Why I’m Hesitant About Moving My Blog to Medium

I’ve been thinking about blogging on Medium—it seems to be the cool new thing for “thought leaders” to do. It may be the most common topic for articles written on Medium (both about the site and literally on Medium). It seems every other article on Medium is about Medium—why you should move your blog there, why the editor is so great or, ironically, why you shouldn’t write for Medium.

I rarely write blog posts anymore, which makes switching to Medium attractive for some of the reasons mentioned in this article posted by one of Medium’s co-founders. (such as having a place to publish infrequently, that I can then point to from Twitter, without the need to pay for a domain and web hosting). There’s just one problem: when you publish on Medium you give them royalty-free access to your content.

You keep your copyright, but they can do whatever they want with what you write. They can sell a blog post, use it in an ad, or anything else, without paying you for your work.

Maybe that doesn’t matter. I don’t make money directly from any of my blogs, and Medium doesn’t appear to ever sell anyone’s content—it seems they only have the “non-exclusive license” clause in their Terms of Service because they can’t publish your content on their site without it—but the fact that they could makes me uneasy.
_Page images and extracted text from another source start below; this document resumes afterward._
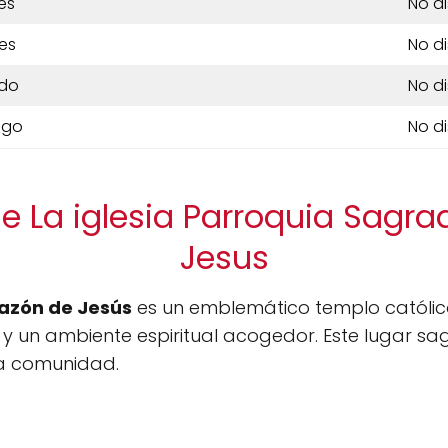
es
No d
es
No d
do
No d
ngo
No d
e La iglesia Parroquia Sagr
Jesus
azón de Jesús
es un emblemático templo católic
y un ambiente espiritual acogedor. Este lugar sag
la comunidad.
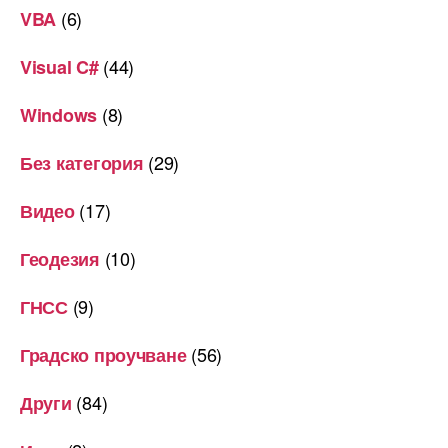
(6)
VBA
(44)
Visual C#
(8)
Windows
(29)
Без категория
(17)
Видео
(10)
Геодезия
(9)
ГНСС
(56)
Градско проучване
(84)
Други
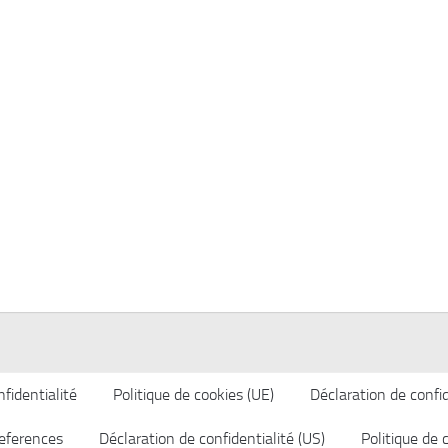
fidentialité
Politique de cookies (UE)
Déclaration de confid
eferences
Déclaration de confidentialité (US)
Politique de 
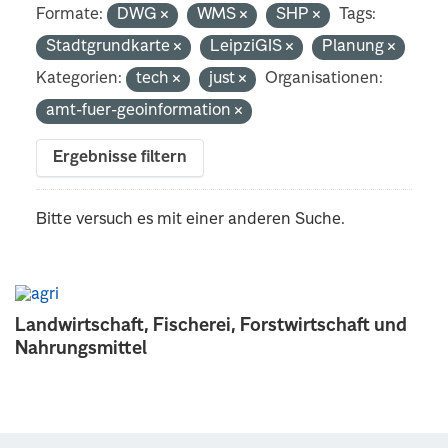
Formate:
DWG
WMS
SHP
Tags:
Stadtgrundkarte
LeipziGIS
Planung
Kategorien:
tech
just
Organisationen:
amt-fuer-geoinformation
Ergebnisse filtern
Bitte versuch es mit einer anderen Suche.
Landwirtschaft, Fischerei, Forstwirtschaft und
Nahrungsmittel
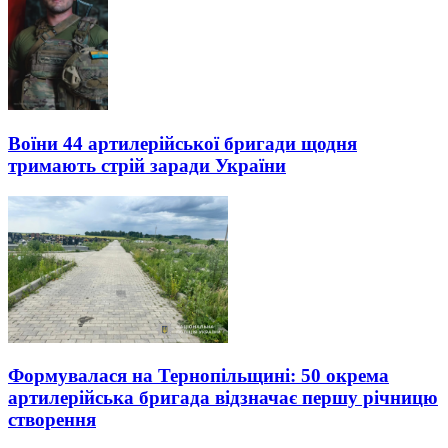
Воїни 44 артилерійської бригади щодня
тримають стрій заради України
Формувалася на Тернопільщині: 50 окрема
артилерійська бригада відзначає першу річницю
створення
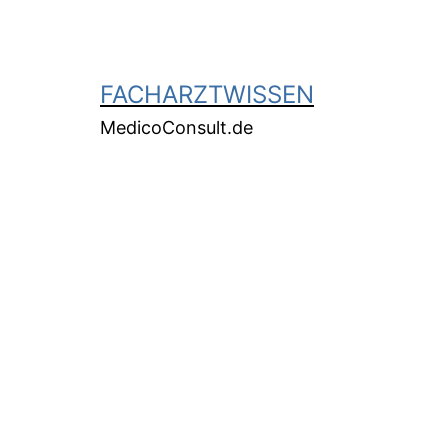
FACHARZTWISSEN
MedicoConsult.de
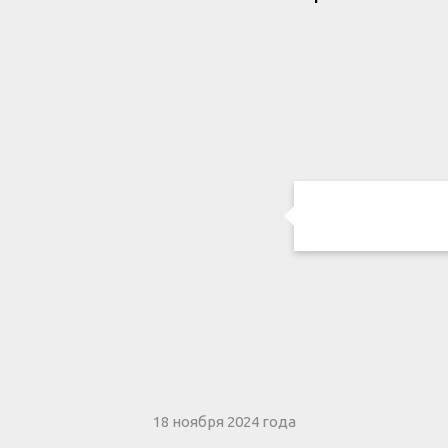
18 ноября 2024 года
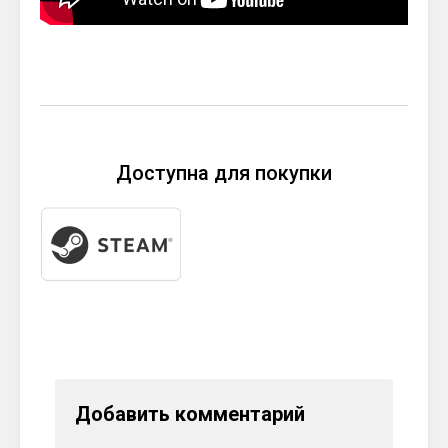
Доступна для покупки
Добавить комментарий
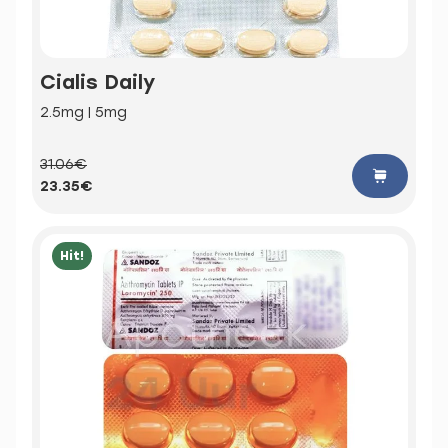
Cialis Daily
2.5mg | 5mg
31.06€
23.35€
Hit!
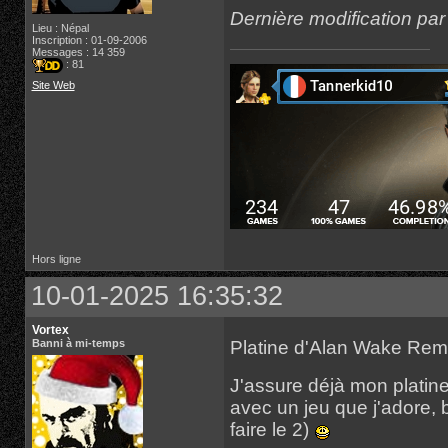
Dernière modification pa
Lieu : Népal
Inscription : 01-09-2006
Messages : 14 359
: 81
Site Web
Hors ligne
10-01-2025 16:35:32
Vortex
Platine d'Alan Wake Re
Banni à mi-temps
J'assure déjà mon platine
avec un jeu que j'adore, 
faire le 2)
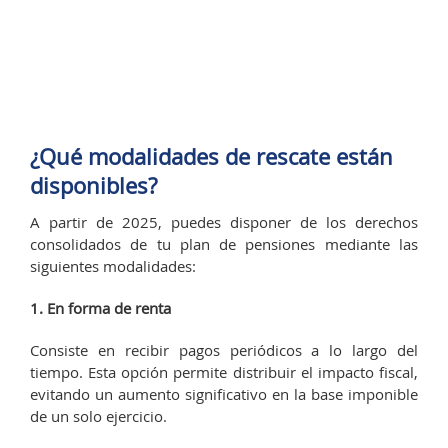
¿Qué modalidades de rescate están
disponibles?
A partir de 2025, puedes disponer de los derechos
consolidados de tu plan de pensiones mediante las
siguientes modalidades:
1. En forma de renta
Consiste en recibir pagos periódicos a lo largo del
tiempo. Esta opción permite distribuir el impacto fiscal,
evitando un aumento significativo en la base imponible
de un solo ejercicio.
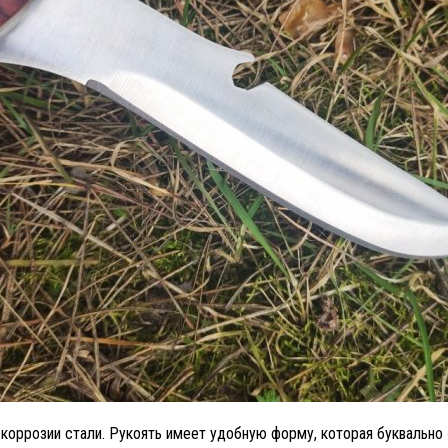
оррозии стали. Рукоять имеет удобную форму, которая буквально 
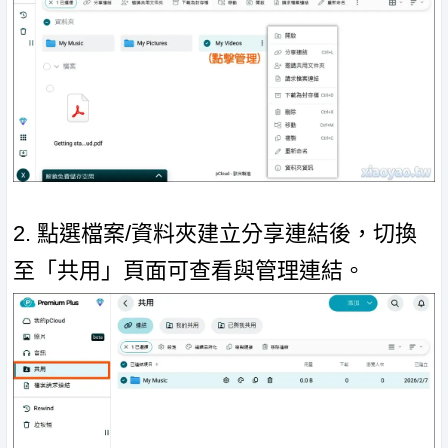
2. 點選檔案/資料夾建立分享連結後，切換
至「共用」頁面可查看與管理連結。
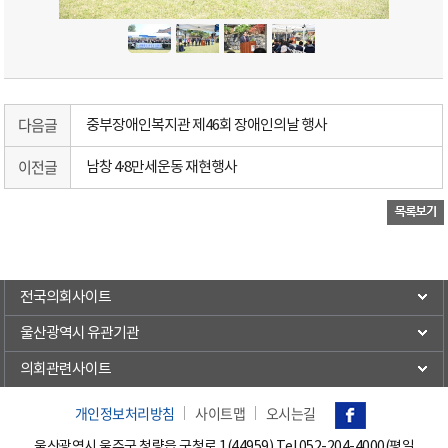
다음글
중부장애인복지관 제46회 장애인의날 행사
이전글
남창 4·8만세운동 재현행사
전국의회사이트
울산광역시 유관기관
의회관련사이트
개인정보처리방침
사이트맵
오시는길
울산광역시 울주군 청량읍 군청로 1(44959) Tel.
052-204-4000(평일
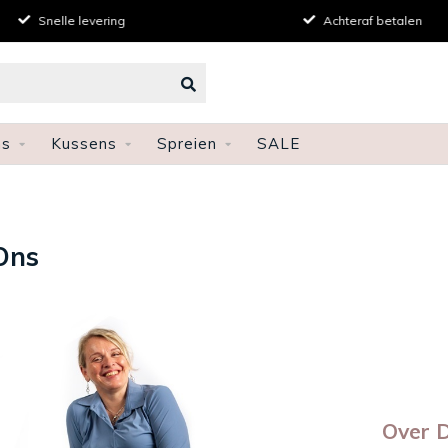
Snelle levering
Achteraf betalen
ns
Kussens
Spreien
SALE
Ons
Over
This concern also seems silly because I’m fine with posting to Twitter and Facebook, despite them having effectively the same clause in their Terms of Service. The reason I’m more bothered by Medium than these other services has more to do with the length of content I’d be posting there. I don’t necessarily care if someone “steals” a tweet, because tweets are usually fleeting, ephemeral thoughts. I do care if someone makes money from an essay I’ve written for free.

I also wonder about the whole “personal brand” thing. If I reduce my online presence to things owned by other people (LinkedIn, my Twitter and Facebook accounts, and a few articles on Medium), does that weaken my personal brand? Does it hurt me in future job hunting, as the type of PR I tend to do becomes more and more tied to social media and online activity? Or is it actually a smart move, showing I use the right tools for the job (which may not be a personal website that I own and pay for)?

There’s a lot to think about.

What I may do, in the short term, is keep this blog, but cross-post the occasional article to Medium, since it gives me a way to reach new readers. If it makes sense to do so — like if I’m writing about a topic that doesn’t “fit” on my own sites — I may even make some posts exclusive to Medium.

A version of this article was posted to Medium on July 24, 2015.